Infrastructure managers perform safer financial planning

The First Railway Package aims to ensure the integrity and attractiveness of the European railway sector compared to other modes of transport. However, the first reform has proved inefficient in meeting the objective established by the White Paper of Transports, which was to improve the situation of railways and to reinforce the modal share of railway transport in Europe.

The debate in the European Parliament on the resolution adopted on June 11, 2010 related to the implementation of the first railway package has brought to light the fact that one of the factors that cause the stagnation of the sector is the member states’ refuse of wisely implementing the first package and of meeting the objectives established by this reform. Hence, the European Commission has proposed the reformulation of the three Directives which form the First Railway package and the implementation of a Directive aimed at establishing a Single European Railway Area.
Therefore, on January 25, 2011, the Committee for Transport and Tourism (TRAN) of the European Parliament debated the establishment of the single railway area for the first time. Apart from systematizing the existing legislation, the Commission plans to balance railway infrastructure financing and charging and to improve competition conditions and market supervision.
During the debate, Debora Serracchiani, Rapporteur of the TRAN Committee, has presented a series of aspects to be approached when the establishment of the legislative framework for the Single European Railway Area will be decided.
Rapporteur Serracchiani presented her overall approach in a working document. In her view, it is necessary to reinforce the national regulatory bodies and to set up a European Regulatory Body. Other important aspects are strengthening financial investments in the rail sector, in particular in rail infrastructure; the  internalisation of external costs caused by noise and other negative effects in line with the Eurovignette proposal for road transport and the financial discount as an incentive for using ERTMS equipment; unbundling in the area of rail-related services and open access to these services, and the unbundling between the infrastructure manager and service operator.

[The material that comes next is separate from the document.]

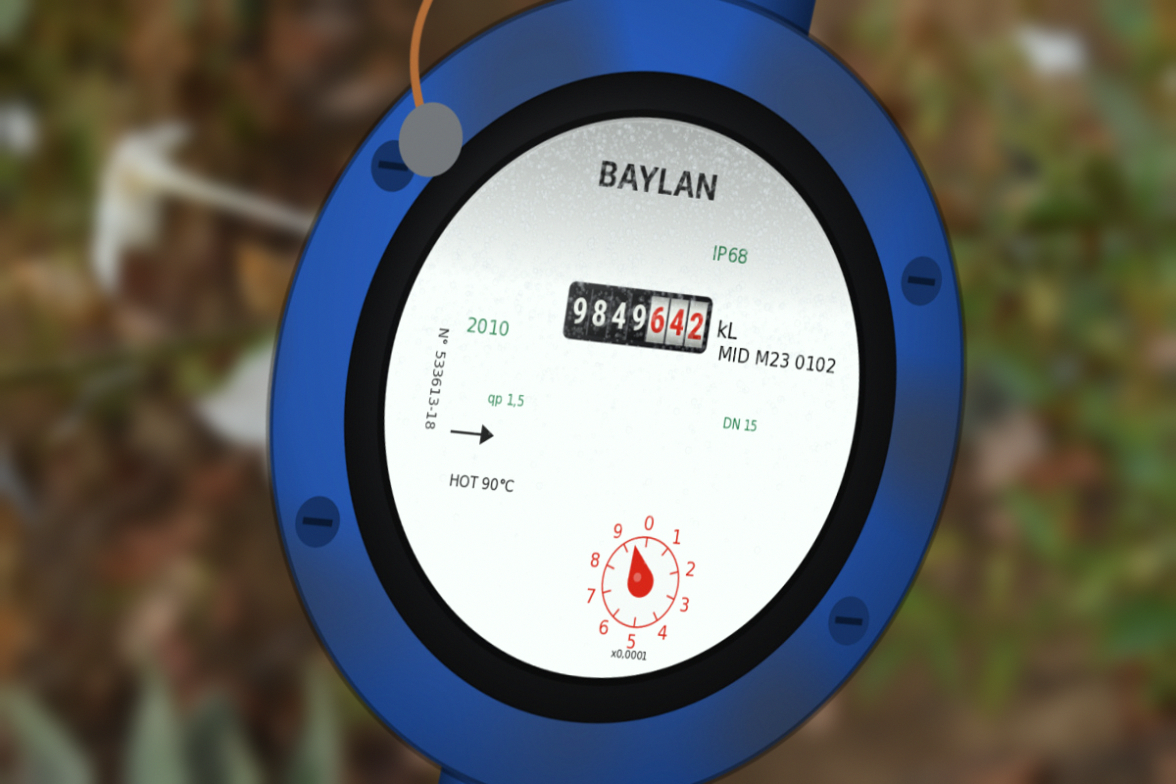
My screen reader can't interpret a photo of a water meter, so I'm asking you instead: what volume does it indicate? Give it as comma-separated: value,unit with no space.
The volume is 9849.6419,kL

Several questions related to specific elements insufficiently approached in the revision of the First Railway Package have been pointed out during the Parliament’s debate. These elements are, however, crucial in establishing a real single European railway area: independent infrastructure managers, lack of resources and lack of an authority for regulatory bodies and infrastructure charging.

What goes wrong?

In its recent resolution, the Parliament expresses its concern about the lack of an authority and of resources for regulatory bodies. Consequently, the Commission proposes the reinforcement of their role and competences. Also, the cooperation between bodies is reinforced going beyond the mere present exchange of information. The Commission plans to force regulatory bodies to cooperate, especially in the case of complaints about international routes. However, the Commission doesn’t come up with an European integrated survey system similar to those located at the centre of other industrial networks recently opened to competition, such as energy or communications. Enhancing regulatory control is a first absolutely necessary reform in the railway sector.
The Parliament has often criticised member states’ lack of investment and financing of the railway systems, despite specific provisions in Directive 2001/12 on the financing of infrastructure and the management of railway debts. The Commission has inserted some new provisions to improve financing of railway infrastructure. Among them, the publication of five-year strategies for the development of national infrastructure was made mandatory.
These strategies should meet future mobility needs and ensure sustainable financing of the rail system. Business plans prepared by infrastructure managers, on the basis of consultation with all market players, have to respect this new framework. Obligations reinforcing the transparency of member states’ and infrastructure managers’ commitments are also strengthened, such as the publication of the charging framework. These provisions are a progress for transparency, and so are the obligations to be respected by member states.
The Commission proposes to make mandatory the contractual agreements between the infrastructure manager and the public authorities to secure an alternative source of infrastructure financing besides the charges. The duration of these agreements are extended from three to at least five years, for example through the inclusion of performance indicators in the contractual agreement. This could be a strong incentive to make good use of the network, provided the targets defined are ambitious enough.
These measures are a step towards the creation of a sound financial architecture, but the question remains whether they will be sufficient in the context of rarefied member states’ resources. Unfortunately, the foundation of infrastructure funding remains fragile.